- [PASSAGE PROVIDED]:

Maple Syrup for Your Liver?

Disclaimer: Results are not guaranteed*** and may vary from person to person***.

Here is some positive health news that might make Canadians proud in a way. A study found that maple syrup could actually keep a liver healthy. That’s right; what we drizzle on pancakes just might slip into the realm of healing foods. Let’s look closer.

The health breakthrough comes from the University of Tokyo. It’s an early study, conducted on rats. Researchers fed them a diet where some of the carbohydrates they ate were replaced with pure maple syrup from Canada. These rats showed significantly better results in liver function tests than the control groups fed a diet with a syrup mix containing similar sugar content to maple syrup.

So it appears true that maple syrup is the key. A healthy liver health is extremely important, as it performs hundreds of functions essential to human life. These include storing energy, regulating blood glucose levels, producing amino acids and, its best-known role, filtering harmful substances from the blood.

Liver disease not related to alcohol consumption is estimated to affect 25% of people in the United States. It shows up most often in middle-aged people who are overweight, have abnormal blood lipids, and have diabetes or insulin resistance conditions that, when grouped together, are known as “metabolic syndrome.”

Lifestyle choices such as poor diet, stress, and lack of exercise can impair the liver, as can exposure to environmental pollutants. These results show that maple syrup may be part of a liver-friendly diet, counteracting the lifestyle and environmental factors that may impact liver function. The study found that pure maple syrup was rich in polyphenolic antioxidants, as well as a slew of vitamins and minerals.

The specifics were that rats got a diet consisting of 20% pure maple syrup, or 20% syrup mixture with similar sugar content to that of maple syrup. After 11 days, the rats on the maple syrup diet showed significantly decreased levels of the specific enzymes that would indicate a struggling liver. This finding contributes to our growing understanding of the incredible health potential of maple syrup.

Previously, we learned that maple syrup contains antioxidant compounds that may actually help regulate blood glucose levels, increase insulin release, and thus possibly help manage type 2 diabetes. Now, as it turns out, the sticky sweetness strengthens could the liver as well.

- [WHAT THE TASK ASKS]: Return, word for word, the portion of the maple syrup and liver passage that begins with the words containing "Disclaimer: Results are" and ends with "Let’s look closer.".

- [INFORMATION]:

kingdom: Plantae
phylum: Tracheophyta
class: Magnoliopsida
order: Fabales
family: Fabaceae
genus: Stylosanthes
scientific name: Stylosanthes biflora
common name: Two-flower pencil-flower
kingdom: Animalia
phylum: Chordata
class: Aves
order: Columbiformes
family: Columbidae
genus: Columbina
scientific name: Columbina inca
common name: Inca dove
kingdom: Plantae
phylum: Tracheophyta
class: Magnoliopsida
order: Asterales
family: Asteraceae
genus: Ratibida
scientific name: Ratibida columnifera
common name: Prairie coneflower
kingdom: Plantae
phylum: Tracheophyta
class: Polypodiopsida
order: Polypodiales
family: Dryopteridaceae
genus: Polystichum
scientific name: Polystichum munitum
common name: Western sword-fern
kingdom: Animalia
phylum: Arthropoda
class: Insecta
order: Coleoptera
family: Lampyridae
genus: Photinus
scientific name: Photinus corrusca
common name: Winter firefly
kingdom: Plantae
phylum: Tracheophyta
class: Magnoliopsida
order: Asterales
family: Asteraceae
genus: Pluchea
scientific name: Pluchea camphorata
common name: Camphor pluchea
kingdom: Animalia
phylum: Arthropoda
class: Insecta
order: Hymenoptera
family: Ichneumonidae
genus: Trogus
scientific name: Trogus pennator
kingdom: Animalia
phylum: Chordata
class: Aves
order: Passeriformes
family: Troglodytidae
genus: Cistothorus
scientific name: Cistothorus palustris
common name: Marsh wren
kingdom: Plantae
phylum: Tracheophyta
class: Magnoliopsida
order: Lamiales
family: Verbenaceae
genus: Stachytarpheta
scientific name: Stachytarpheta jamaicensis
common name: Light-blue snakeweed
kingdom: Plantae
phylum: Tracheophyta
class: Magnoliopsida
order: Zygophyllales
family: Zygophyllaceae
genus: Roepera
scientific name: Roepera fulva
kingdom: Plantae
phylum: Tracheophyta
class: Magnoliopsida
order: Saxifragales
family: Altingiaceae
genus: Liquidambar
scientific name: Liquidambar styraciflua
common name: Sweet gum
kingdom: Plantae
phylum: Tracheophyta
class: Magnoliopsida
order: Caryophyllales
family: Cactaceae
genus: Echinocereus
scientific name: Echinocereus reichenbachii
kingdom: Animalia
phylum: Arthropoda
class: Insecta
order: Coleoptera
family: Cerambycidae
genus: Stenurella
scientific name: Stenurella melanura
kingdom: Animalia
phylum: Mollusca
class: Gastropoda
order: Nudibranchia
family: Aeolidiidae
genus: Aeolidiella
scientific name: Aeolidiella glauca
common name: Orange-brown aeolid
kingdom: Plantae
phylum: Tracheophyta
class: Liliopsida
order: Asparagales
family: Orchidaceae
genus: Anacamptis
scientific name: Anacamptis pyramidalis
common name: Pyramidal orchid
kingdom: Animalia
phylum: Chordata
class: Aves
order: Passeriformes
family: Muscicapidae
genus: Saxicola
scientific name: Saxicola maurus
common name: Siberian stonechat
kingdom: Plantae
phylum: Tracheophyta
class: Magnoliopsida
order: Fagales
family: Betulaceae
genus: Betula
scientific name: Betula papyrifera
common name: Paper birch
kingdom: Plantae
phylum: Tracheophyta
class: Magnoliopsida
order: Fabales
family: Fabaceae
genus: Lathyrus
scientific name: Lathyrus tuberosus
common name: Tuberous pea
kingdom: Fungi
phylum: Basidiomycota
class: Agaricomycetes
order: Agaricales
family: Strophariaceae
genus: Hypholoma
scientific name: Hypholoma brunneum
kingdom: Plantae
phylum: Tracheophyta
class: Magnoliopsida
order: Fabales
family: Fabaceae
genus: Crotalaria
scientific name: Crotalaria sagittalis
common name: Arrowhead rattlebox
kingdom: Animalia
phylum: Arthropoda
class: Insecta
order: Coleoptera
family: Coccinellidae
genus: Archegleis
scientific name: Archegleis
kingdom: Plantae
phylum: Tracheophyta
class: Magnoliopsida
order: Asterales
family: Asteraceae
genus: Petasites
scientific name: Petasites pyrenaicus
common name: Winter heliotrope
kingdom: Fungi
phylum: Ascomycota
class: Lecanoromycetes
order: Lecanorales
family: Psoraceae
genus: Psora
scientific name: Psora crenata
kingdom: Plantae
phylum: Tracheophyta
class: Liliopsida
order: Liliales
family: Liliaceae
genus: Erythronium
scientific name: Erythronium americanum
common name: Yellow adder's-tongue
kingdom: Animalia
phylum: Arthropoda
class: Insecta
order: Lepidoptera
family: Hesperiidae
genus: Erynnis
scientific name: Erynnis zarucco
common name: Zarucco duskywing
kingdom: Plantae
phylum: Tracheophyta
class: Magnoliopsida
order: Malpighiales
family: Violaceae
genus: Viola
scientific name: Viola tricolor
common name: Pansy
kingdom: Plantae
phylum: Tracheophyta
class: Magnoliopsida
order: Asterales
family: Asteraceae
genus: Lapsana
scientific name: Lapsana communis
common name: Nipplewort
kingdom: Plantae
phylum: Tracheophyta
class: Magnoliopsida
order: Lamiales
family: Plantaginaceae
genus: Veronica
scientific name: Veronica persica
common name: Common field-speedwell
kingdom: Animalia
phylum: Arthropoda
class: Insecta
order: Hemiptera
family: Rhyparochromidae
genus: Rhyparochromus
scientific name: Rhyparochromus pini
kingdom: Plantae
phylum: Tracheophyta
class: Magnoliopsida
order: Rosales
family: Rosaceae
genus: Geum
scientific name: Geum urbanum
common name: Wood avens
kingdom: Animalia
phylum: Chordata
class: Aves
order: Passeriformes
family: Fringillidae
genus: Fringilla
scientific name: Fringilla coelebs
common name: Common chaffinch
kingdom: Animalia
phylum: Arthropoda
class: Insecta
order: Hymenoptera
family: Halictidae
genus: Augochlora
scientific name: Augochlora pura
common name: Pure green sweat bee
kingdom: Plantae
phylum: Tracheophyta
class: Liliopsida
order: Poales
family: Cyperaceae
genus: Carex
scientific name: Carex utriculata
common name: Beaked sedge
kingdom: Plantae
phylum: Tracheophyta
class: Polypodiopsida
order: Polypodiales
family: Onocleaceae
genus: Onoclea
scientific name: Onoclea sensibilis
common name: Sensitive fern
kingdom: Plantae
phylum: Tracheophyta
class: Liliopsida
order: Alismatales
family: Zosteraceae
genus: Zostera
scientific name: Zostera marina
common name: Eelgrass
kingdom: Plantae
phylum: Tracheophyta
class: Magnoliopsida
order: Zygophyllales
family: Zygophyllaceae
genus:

- [RESPONSE AREA]:
Disclaimer: Results are not guaranteed*** and may vary from person to person***.

Here is some positive health news that might make Canadians proud in a way. A study found that maple syrup could actually keep a liver healthy. That’s right; what we drizzle on pancakes just might slip into the realm of healing foods. Let’s look closer.